Alexis Rudolph and Jacob Olson work in the play bakery in Bridget Weller's kindergarten room. One of the activities was to 'bake' gingerbread men and flip the paper cookies off the pans to read words written on the back. Connie Vandermay/FOCUS1 / 2
The map in Bridget Weller's room displays the travel destinations of the gingerbread men.2 / 2

New York Mills Kindergarten classes are enjoying the return of gingerbread girls and boys that they created in December and mailed out to family and friends all over the country.

Upon the gingerbread men's return, many souvenirs, pictures, and journals accompanied them, thanks to their helpful hosts.

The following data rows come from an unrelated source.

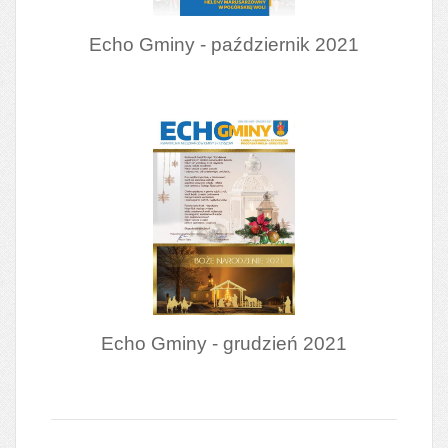
Echo Gminy - październik 2021
Echo Gminy - grudzień 2021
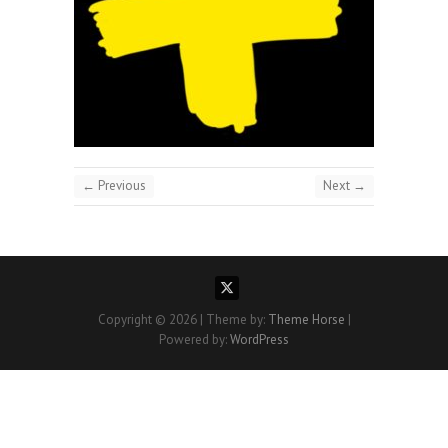
← Previous
Next →
Copyright © 2026
| Theme by:
Theme Horse
|
Powered by:
WordPress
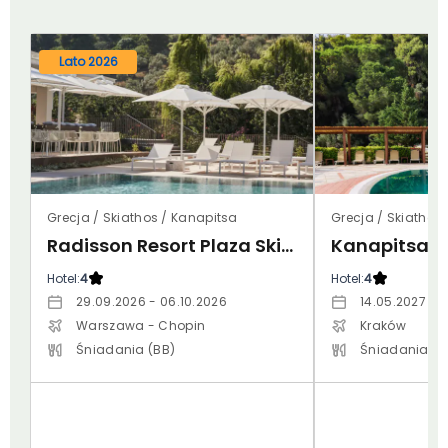
Lato 2026
Grecja / Skiathos / Kanapitsa
Grecja / Skiathos
Radisson Resort Plaza Skiathos (ex. Plaza)
Kanapitsa 
Hotel:
4
Hotel:
4
29.09.2026 - 06.10.2026
14.05.2027 - 
Warszawa - Chopin
Kraków
Śniadania (BB)
Śniadania (B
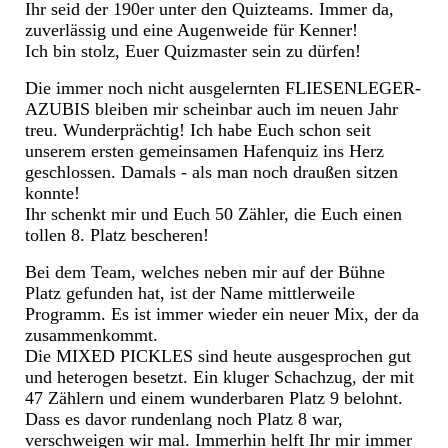
Ihr seid der 190er unter den Quizteams. Immer da,
zuverlässig und eine Augenweide für Kenner!
Ich bin stolz, Euer Quizmaster sein zu dürfen!
Die immer noch nicht ausgelernten FLIESENLEGER-
AZUBIS bleiben mir scheinbar auch im neuen Jahr
treu. Wunderprächtig! Ich habe Euch schon seit
unserem ersten gemeinsamen Hafenquiz ins Herz
geschlossen. Damals - als man noch draußen sitzen
konnte!
Ihr schenkt mir und Euch 50 Zähler, die Euch einen
tollen 8. Platz bescheren!
Bei dem Team, welches neben mir auf der Bühne
Platz gefunden hat, ist der Name mittlerweile
Programm. Es ist immer wieder ein neuer Mix, der da
zusammenkommt.
Die MIXED PICKLES sind heute ausgesprochen gut
und heterogen besetzt. Ein kluger Schachzug, der mit
47 Zählern und einem wunderbaren Platz 9 belohnt.
Dass es davor rundenlang noch Platz 8 war,
verschweigen wir mal. Immerhin helft Ihr mir immer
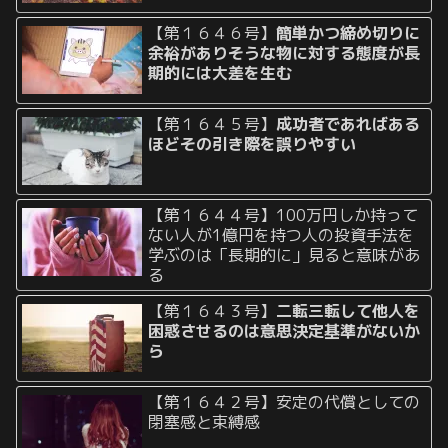
【第１６４６号】
簡単かつ締め切りに
余裕がありそうな物に対する態度が長
期的には大差を生む
【第１６４５号】
成功者であればある
ほどその引き際を誤りやすい
【第１６４４号】100万円しか持って
ない人が1億円を持つ人の投資手法を
学ぶのは「長期的に」見ると意味があ
る
【第１６４３号】
二転三転して他人を
困惑させるのは意思決定基準がないか
ら
【第１６４２号】安定の代償としての
閉塞感と束縛感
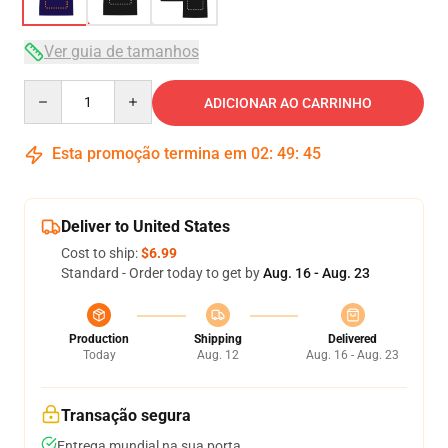
Ver guia de tamanhos
Quantity
ADICIONAR AO CARRINHO
Esta promoção termina em
02
:
49
:
45
Deliver to United States
Cost to ship:
$6.99
Standard - Order today to get by
Aug. 16 - Aug. 23
Production
Shipping
Delivered
Today
Aug. 12
Aug. 16 - Aug. 23
Transação segura
Entrega mundial na sua porta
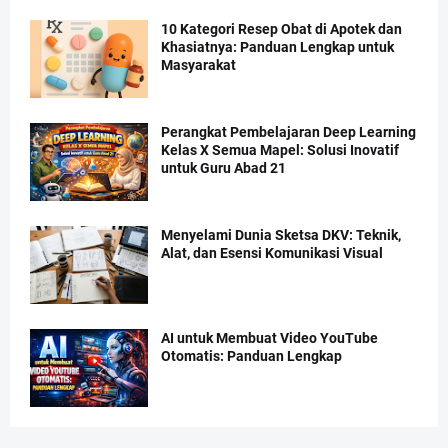
10 Kategori Resep Obat di Apotek dan
Khasiatnya: Panduan Lengkap untuk
Masyarakat
Perangkat Pembelajaran Deep Learning
Kelas X Semua Mapel: Solusi Inovatif
untuk Guru Abad 21
Menyelami Dunia Sketsa DKV: Teknik,
Alat, dan Esensi Komunikasi Visual
AI untuk Membuat Video YouTube
Otomatis: Panduan Lengkap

As the gingerbread arrived back in the classroom, the teachers used many aspects of the project to direct their teaching. For example, a map on the bulletin board emphasizes where the gingerbread men have been.

The kindergarteners had a variety of favorite things about the gingerbread unit, but most expressed their excitement about waiting for the returning gingerbread.

Evelyn Aho was excited when her friend Grace Brasel's gingerbread returned from Duluth, bringing with it some special rocks for all the kindergarteners.

The gingerbread unit has been integrated into many subjects throughout the day - reading, math, science and social studies. It's a fun way to teach about graphs, writing and sight word recognition, report teachers.